Electronic design automation data:
-=-=-=-=-

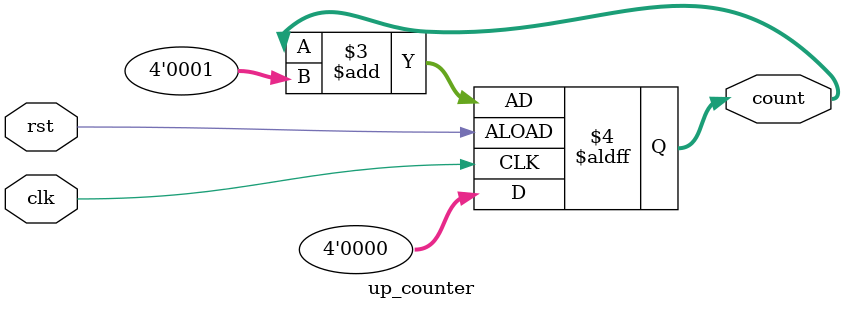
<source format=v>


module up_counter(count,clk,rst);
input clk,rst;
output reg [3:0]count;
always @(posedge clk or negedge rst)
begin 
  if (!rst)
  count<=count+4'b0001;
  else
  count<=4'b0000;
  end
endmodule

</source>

-=-=-=-=-

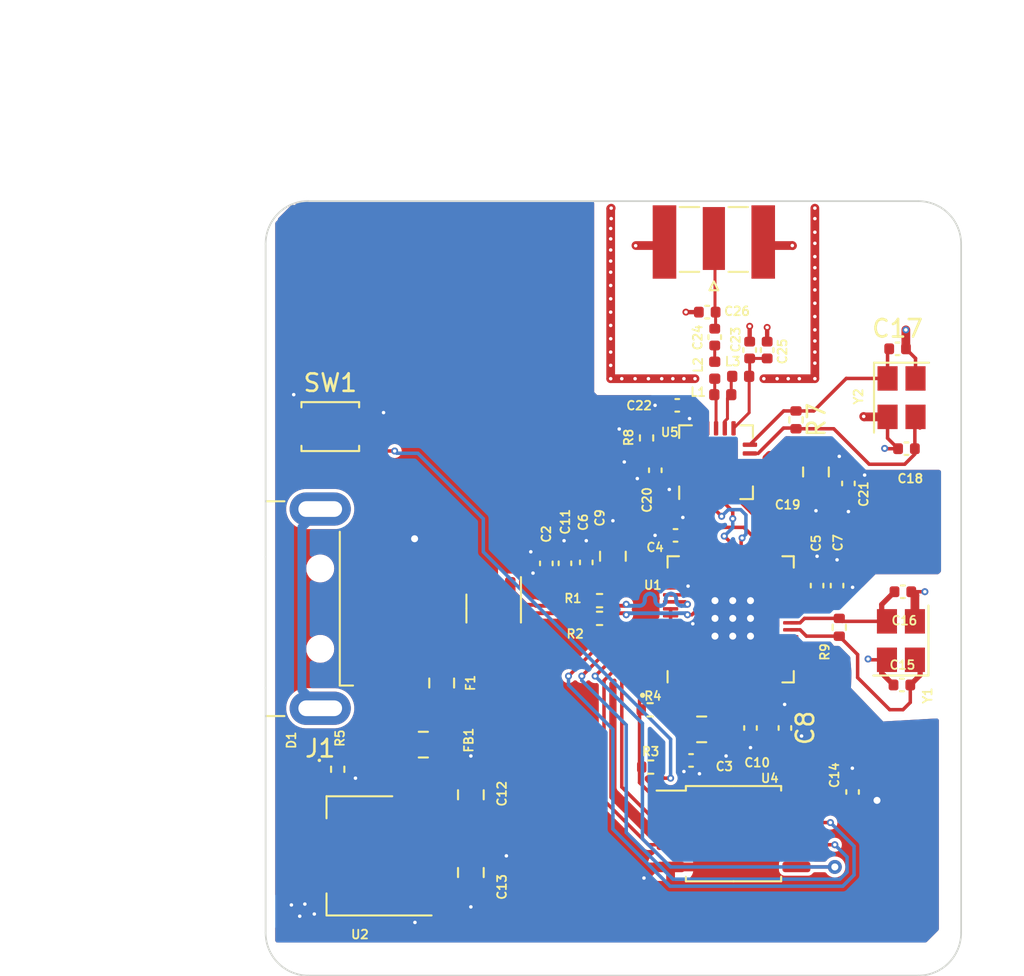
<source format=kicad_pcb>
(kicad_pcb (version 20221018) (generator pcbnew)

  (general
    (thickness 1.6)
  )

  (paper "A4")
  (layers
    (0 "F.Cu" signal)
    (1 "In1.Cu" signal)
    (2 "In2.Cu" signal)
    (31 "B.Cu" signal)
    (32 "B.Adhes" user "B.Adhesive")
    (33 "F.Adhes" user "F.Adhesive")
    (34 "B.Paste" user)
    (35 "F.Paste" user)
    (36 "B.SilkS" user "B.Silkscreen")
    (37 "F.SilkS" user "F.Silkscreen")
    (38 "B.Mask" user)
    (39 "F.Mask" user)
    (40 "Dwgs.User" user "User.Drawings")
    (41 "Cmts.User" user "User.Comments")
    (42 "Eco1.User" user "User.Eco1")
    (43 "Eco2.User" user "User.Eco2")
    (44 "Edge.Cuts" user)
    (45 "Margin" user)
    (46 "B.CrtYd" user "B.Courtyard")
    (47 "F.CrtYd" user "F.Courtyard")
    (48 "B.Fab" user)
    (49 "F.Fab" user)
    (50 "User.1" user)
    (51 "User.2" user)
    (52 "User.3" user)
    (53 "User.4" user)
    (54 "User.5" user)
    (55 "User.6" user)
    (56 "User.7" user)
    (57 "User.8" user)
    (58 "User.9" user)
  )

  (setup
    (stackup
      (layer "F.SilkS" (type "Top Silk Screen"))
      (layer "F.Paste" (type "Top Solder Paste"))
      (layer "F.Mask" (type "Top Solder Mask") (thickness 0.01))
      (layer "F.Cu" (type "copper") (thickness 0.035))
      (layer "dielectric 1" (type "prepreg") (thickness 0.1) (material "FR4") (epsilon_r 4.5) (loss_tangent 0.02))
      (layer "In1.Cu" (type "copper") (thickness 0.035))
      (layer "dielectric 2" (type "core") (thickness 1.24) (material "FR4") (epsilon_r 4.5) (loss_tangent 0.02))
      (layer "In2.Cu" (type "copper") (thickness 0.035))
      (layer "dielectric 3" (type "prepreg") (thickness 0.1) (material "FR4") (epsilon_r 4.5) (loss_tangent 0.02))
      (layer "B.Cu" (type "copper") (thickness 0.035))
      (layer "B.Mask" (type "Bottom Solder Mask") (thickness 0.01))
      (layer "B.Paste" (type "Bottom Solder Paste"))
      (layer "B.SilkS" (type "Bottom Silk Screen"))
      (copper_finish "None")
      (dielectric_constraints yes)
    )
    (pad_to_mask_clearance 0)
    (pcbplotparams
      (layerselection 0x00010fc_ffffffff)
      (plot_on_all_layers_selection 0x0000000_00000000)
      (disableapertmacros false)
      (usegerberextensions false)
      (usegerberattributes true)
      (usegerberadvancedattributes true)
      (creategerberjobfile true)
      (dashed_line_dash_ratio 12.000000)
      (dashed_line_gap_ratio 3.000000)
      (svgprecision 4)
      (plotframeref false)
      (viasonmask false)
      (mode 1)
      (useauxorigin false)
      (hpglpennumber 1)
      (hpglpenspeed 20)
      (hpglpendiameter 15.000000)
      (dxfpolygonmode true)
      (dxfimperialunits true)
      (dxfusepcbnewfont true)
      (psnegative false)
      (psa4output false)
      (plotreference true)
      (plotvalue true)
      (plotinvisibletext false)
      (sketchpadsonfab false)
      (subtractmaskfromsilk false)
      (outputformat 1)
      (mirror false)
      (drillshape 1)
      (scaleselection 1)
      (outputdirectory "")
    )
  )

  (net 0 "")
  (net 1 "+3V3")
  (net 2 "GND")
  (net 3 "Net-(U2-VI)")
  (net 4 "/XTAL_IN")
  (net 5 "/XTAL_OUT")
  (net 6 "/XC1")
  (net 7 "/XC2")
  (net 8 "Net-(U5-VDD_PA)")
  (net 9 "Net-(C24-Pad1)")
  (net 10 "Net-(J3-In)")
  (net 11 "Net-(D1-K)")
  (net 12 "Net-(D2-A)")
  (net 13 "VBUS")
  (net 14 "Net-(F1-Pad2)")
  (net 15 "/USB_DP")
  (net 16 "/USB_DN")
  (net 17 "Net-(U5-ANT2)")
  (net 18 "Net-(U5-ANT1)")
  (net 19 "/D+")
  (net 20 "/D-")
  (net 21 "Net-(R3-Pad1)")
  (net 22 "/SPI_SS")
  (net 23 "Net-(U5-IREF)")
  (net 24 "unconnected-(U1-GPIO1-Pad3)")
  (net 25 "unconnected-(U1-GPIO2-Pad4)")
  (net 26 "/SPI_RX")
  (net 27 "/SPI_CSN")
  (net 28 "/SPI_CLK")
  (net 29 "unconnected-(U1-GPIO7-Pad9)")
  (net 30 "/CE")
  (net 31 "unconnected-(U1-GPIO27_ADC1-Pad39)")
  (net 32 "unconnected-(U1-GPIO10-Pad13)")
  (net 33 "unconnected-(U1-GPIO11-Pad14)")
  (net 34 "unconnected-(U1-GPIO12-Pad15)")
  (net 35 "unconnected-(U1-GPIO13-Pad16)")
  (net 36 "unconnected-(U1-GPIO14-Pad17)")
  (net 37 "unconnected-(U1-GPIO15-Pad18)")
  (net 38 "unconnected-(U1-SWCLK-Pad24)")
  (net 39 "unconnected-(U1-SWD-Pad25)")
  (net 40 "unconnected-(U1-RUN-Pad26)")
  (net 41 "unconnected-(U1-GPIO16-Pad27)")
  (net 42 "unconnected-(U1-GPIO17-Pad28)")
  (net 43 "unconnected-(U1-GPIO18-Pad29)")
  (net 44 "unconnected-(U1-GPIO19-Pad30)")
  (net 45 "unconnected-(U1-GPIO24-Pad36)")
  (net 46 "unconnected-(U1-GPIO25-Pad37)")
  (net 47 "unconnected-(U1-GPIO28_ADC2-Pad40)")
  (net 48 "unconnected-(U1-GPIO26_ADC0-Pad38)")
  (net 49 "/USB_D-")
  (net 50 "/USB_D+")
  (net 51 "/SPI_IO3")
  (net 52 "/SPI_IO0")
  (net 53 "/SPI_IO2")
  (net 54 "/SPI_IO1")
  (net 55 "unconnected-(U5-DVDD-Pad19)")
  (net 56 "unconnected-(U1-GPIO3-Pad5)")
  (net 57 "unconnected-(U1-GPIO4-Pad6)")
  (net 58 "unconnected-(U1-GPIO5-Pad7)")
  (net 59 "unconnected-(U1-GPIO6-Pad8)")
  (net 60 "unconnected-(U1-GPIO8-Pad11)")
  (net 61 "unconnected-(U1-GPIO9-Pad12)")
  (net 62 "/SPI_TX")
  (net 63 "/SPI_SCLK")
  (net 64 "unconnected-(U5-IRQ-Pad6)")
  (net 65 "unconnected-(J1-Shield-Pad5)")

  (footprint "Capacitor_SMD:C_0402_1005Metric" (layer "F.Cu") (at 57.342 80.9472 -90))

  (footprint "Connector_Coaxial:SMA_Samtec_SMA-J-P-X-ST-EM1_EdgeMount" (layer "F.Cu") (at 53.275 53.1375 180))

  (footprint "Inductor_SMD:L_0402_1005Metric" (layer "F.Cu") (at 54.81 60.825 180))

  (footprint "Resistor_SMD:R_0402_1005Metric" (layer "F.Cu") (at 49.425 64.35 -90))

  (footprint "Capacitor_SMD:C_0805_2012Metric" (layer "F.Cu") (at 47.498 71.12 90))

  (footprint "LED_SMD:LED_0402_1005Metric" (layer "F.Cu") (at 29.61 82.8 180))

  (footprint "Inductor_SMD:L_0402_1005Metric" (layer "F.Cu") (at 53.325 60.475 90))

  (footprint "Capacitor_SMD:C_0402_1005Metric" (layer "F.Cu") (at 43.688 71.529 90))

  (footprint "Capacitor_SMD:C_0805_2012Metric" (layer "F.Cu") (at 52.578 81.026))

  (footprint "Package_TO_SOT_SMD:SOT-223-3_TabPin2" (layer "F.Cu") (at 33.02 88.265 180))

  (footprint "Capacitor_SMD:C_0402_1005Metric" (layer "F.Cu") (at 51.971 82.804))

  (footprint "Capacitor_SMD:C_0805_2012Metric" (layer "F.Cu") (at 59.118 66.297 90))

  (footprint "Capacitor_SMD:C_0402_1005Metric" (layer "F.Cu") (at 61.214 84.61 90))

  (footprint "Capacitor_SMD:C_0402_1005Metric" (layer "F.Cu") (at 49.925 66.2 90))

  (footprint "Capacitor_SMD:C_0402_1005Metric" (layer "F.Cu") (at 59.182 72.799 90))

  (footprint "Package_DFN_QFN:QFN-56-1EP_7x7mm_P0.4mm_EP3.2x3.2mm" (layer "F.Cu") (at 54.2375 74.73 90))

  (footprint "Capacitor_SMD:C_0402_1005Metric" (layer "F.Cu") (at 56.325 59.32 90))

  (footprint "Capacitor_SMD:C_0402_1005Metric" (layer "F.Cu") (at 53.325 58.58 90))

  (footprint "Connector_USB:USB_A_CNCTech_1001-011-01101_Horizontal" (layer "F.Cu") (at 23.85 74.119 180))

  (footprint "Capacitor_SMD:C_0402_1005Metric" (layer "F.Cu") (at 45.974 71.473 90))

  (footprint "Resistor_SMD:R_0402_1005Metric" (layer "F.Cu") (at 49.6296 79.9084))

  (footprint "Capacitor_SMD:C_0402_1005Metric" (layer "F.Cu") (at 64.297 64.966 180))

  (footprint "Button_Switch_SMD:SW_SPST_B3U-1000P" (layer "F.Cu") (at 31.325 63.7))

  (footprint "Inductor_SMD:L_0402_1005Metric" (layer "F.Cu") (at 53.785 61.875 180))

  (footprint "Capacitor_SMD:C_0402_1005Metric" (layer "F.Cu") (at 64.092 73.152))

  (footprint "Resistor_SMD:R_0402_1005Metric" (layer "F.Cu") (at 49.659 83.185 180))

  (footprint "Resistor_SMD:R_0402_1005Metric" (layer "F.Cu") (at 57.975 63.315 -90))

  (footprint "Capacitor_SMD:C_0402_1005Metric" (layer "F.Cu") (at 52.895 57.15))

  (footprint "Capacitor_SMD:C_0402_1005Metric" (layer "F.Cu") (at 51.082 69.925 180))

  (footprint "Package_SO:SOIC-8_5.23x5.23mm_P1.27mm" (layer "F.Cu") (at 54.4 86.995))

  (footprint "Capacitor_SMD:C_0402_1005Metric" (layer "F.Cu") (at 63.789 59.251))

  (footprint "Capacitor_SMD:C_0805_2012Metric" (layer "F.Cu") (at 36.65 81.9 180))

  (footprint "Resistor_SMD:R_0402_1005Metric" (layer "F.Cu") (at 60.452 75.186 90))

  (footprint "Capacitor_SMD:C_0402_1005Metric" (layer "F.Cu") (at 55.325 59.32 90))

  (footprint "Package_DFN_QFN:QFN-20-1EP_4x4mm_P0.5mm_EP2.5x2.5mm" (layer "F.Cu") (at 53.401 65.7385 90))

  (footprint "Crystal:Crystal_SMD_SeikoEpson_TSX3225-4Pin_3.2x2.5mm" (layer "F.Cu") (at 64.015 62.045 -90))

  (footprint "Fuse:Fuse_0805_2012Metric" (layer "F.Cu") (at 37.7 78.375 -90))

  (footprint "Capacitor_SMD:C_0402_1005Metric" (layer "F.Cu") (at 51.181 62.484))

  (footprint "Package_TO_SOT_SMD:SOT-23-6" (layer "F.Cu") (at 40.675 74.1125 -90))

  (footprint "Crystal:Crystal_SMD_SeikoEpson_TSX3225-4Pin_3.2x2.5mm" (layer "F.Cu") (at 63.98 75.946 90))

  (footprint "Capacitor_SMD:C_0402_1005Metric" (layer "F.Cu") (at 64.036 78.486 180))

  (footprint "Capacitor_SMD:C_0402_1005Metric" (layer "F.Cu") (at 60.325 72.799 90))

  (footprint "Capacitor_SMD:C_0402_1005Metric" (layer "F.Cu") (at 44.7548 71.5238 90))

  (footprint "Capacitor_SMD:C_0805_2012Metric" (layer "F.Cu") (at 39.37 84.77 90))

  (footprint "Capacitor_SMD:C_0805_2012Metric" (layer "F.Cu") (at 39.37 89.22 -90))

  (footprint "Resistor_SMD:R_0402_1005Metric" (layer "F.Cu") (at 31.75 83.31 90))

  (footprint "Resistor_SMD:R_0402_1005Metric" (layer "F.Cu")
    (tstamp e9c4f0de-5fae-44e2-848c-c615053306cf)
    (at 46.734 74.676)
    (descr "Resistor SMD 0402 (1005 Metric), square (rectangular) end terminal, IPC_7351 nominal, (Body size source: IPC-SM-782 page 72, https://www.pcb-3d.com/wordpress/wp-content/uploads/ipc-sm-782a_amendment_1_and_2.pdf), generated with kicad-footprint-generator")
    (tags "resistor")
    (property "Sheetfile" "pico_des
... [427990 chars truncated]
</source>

-=-=-=-=-

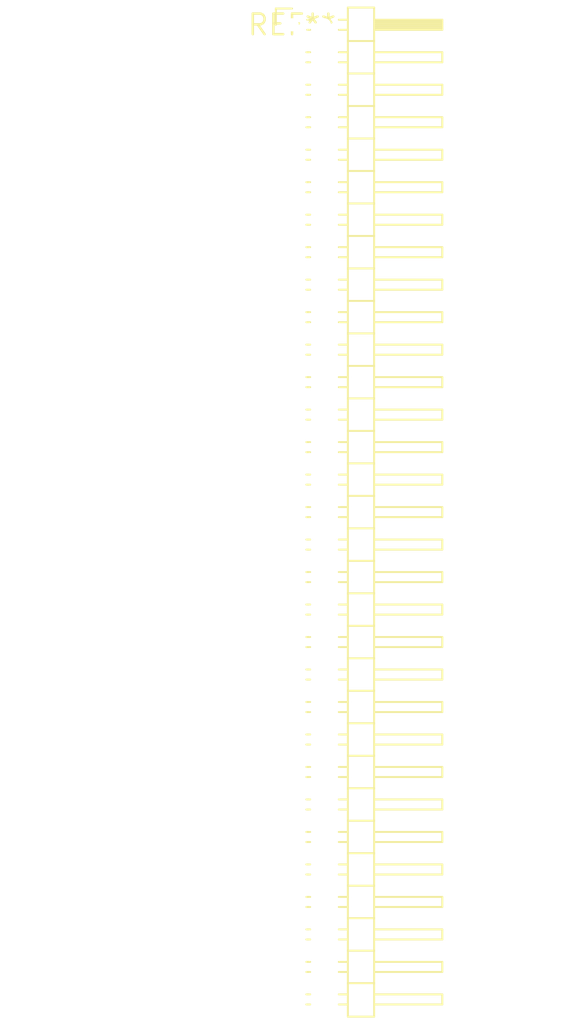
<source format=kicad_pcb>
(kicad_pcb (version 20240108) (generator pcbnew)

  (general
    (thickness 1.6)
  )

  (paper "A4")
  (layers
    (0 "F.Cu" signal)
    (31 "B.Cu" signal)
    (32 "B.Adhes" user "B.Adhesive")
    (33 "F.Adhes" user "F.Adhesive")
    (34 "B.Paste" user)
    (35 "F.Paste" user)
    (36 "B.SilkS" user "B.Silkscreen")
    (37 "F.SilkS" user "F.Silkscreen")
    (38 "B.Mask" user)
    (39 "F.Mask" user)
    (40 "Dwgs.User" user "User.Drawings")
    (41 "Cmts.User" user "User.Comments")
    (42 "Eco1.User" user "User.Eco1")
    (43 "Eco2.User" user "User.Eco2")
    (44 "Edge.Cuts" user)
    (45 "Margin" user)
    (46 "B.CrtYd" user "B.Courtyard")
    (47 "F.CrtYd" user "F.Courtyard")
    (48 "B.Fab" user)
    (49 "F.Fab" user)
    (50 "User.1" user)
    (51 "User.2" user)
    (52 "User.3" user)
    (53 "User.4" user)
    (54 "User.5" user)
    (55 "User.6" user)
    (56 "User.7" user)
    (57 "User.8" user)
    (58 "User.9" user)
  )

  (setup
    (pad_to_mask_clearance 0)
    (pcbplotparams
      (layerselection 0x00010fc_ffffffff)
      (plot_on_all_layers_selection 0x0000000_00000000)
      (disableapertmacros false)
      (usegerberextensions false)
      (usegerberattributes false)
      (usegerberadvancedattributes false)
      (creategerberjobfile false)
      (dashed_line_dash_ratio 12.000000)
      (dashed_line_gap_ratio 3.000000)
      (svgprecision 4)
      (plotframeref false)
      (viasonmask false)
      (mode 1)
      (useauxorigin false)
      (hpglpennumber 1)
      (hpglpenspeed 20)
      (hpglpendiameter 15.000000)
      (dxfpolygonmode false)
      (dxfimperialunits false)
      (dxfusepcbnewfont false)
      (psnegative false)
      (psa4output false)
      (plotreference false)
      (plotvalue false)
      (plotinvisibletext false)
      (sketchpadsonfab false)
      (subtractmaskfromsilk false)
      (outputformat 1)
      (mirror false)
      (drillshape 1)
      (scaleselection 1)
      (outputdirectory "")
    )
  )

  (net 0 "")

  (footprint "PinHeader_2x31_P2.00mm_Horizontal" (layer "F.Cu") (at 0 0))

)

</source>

-=-=-=-=-

TASK PROMPT: The lines needed are those in the data above that hold the string "count"; copy each of them.

YOUR SOLUTION:
module up_counter(count,clk,rst);
output reg [3:0]count;
  count<=count+4'b0001;
  count<=4'b0000;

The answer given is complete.